No texto sobre a política europeia, quantos outros países vão decidir, juntamente connosco, o futuro da União nas eleições previstas para junho?

**Texto fornecido**.
= = =
Num momento em que o País vive eletrificado com os resultados das eleições que colocaram em causa o que foi a paisagem e a vida política dos últimos 50 anos, falar de política europeia poderá parecer um bizarria, um tema que não tem nada a ver com o nosso drama nacional. Só que falar da Europa, quando nós e mais 26 países vão decidir do futuro da sua União nas eleições previstas para Junho, é uma urgência maior, a acrescentar às urgências que nos surgem do pós 10 de Março.

Actualmente, a perspectiva de uma Europa unida parece ter deixado de merecer os favores de parte significativa dos votantes das democracias que constituem esta singular União, construída voluntariamente e sem intervenções militares. O entusiasmo e a esperança de grande número de cidadãos dirigem-se hoje de novo para os benefícios do Estado Nação, reflexo seguramente dos resultados das crises globais que nos últimos anos maltrataram o nosso continente. Sentimos estar a viver o fim de um longo ciclo político, que nos traz de novo a ideia de que a salvação deve ser procurada dentro de portas, retirando Bruxelas da equação. Só que, se esse modelo se concretizar no nosso continente, as consequências para a vida e para o futuro de cada uma das nossas sociedades serão dramáticas. Será que pretendemos voltar a parar na fronteira do Caia ou de Vilar Formoso, para mostrar passaporte e bagageira? Ou obrigar os camiões que transportam as exportações portuguesas a levar consigo devidamente preenchidos os diferentes formulários, reconhecidos e autorizados por um transitário competente após o pagamento de todos os impostos nacionais? E repetir esse processo para cada uma das fronteiras atravessadas até o destino final? Emigrar a salto à procura de emprego? Estas perspectivas merecem um esforço de reflexão, antes de nos deixarmos embarcar na música nacionalista que neste momento inflama tantos corações.
= = =
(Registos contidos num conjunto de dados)

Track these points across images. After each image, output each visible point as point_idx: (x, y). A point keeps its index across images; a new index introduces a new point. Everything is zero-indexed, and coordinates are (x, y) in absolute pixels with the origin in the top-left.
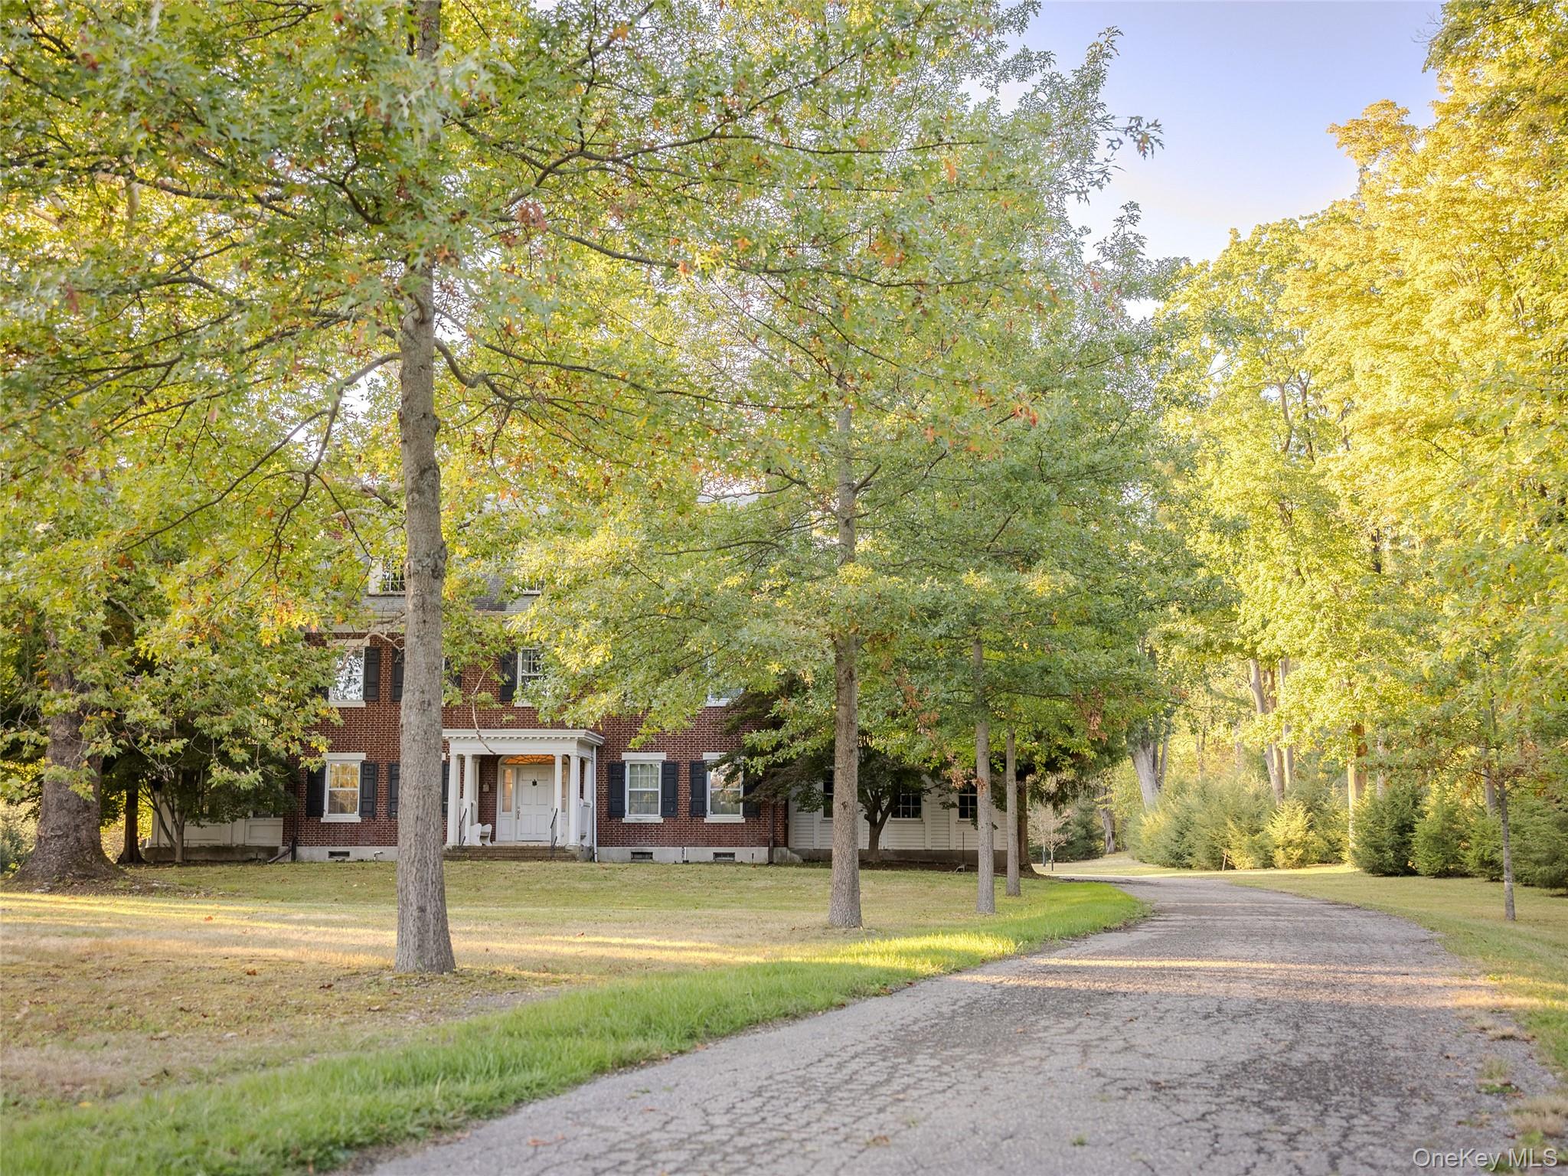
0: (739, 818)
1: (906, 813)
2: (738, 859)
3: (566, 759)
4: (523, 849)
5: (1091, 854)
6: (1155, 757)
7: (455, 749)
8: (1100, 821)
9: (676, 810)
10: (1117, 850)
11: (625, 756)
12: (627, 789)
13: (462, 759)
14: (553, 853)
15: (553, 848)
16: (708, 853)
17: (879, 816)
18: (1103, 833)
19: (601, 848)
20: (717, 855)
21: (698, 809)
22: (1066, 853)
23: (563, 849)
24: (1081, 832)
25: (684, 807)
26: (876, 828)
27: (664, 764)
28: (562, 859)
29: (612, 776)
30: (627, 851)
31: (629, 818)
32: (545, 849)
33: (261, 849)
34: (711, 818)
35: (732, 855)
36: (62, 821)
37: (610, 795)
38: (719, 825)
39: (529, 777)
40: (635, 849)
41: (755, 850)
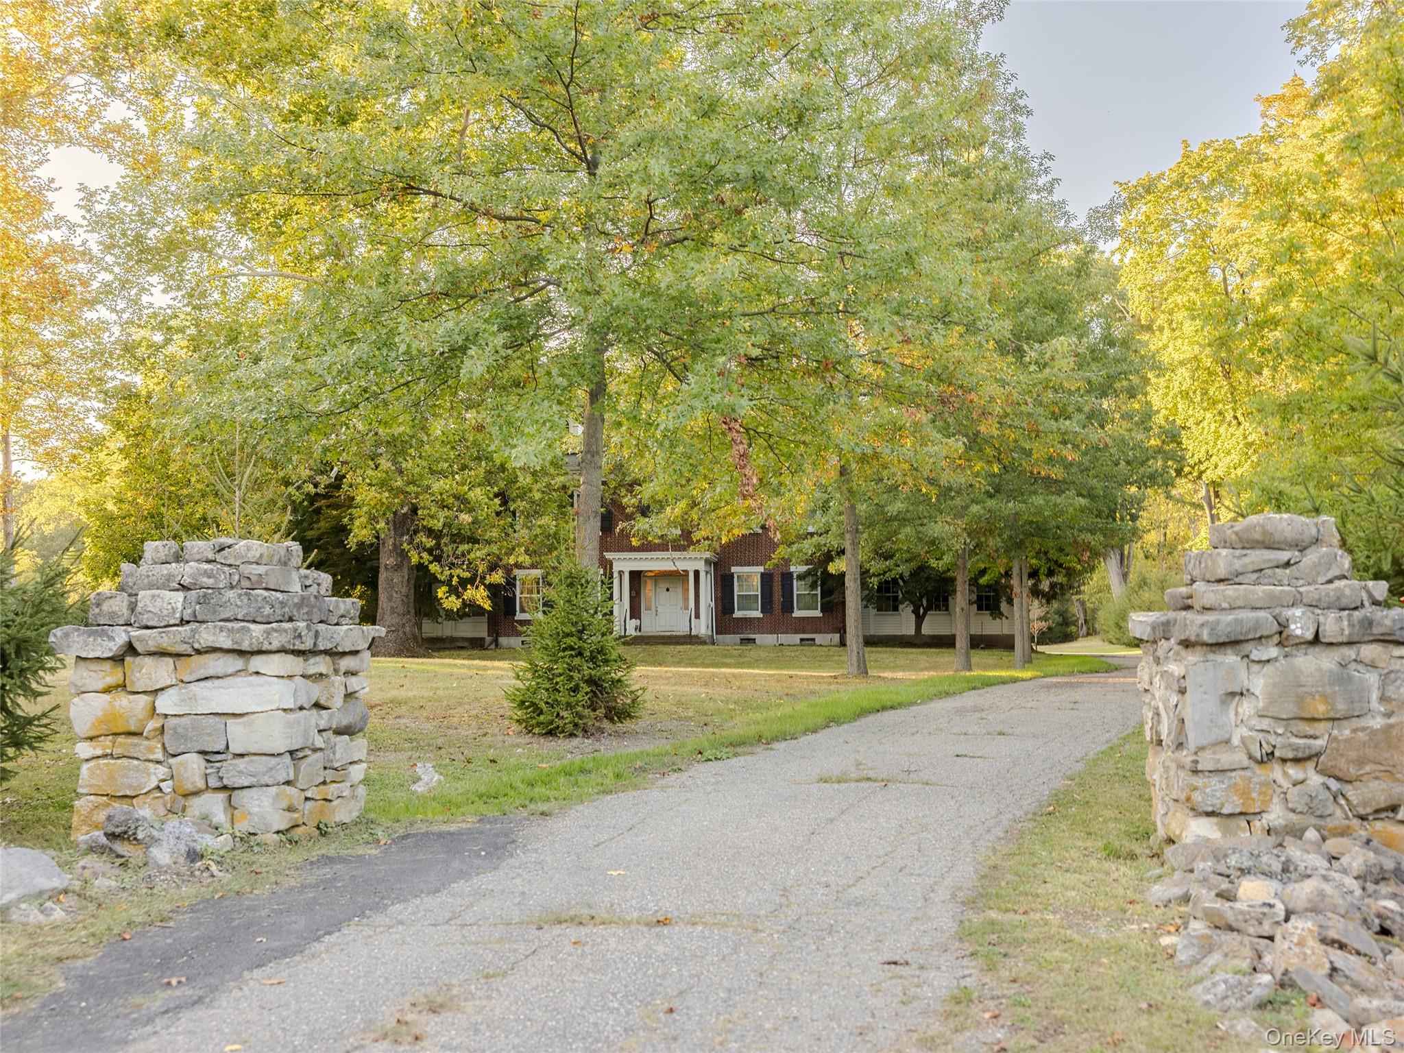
0: (817, 613)
1: (938, 608)
2: (817, 642)
3: (697, 573)
4: (663, 637)
5: (1067, 638)
6: (1122, 555)
7: (616, 568)
8: (1075, 610)
9: (772, 607)
10: (1088, 634)
11: (734, 569)
12: (736, 593)
13: (621, 573)
14: (690, 639)
15: (690, 636)
16: (796, 638)
17: (922, 611)
18: (1077, 620)
19: (720, 637)
20: (802, 640)
21: (788, 607)
22: (1047, 637)
23: (697, 636)
24: (1058, 619)
25: (777, 606)
26: (919, 620)
27: (762, 574)
28: (696, 643)
29: (724, 584)
30: (737, 637)
31: (738, 614)
32: (684, 637)
33: (464, 639)
34: (797, 613)
35: (813, 640)
36: (394, 621)
37: (723, 598)
38: (804, 619)
39: (663, 585)
40: (742, 636)
41: (830, 636)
= = =
**Resolução**. Mais 26 países.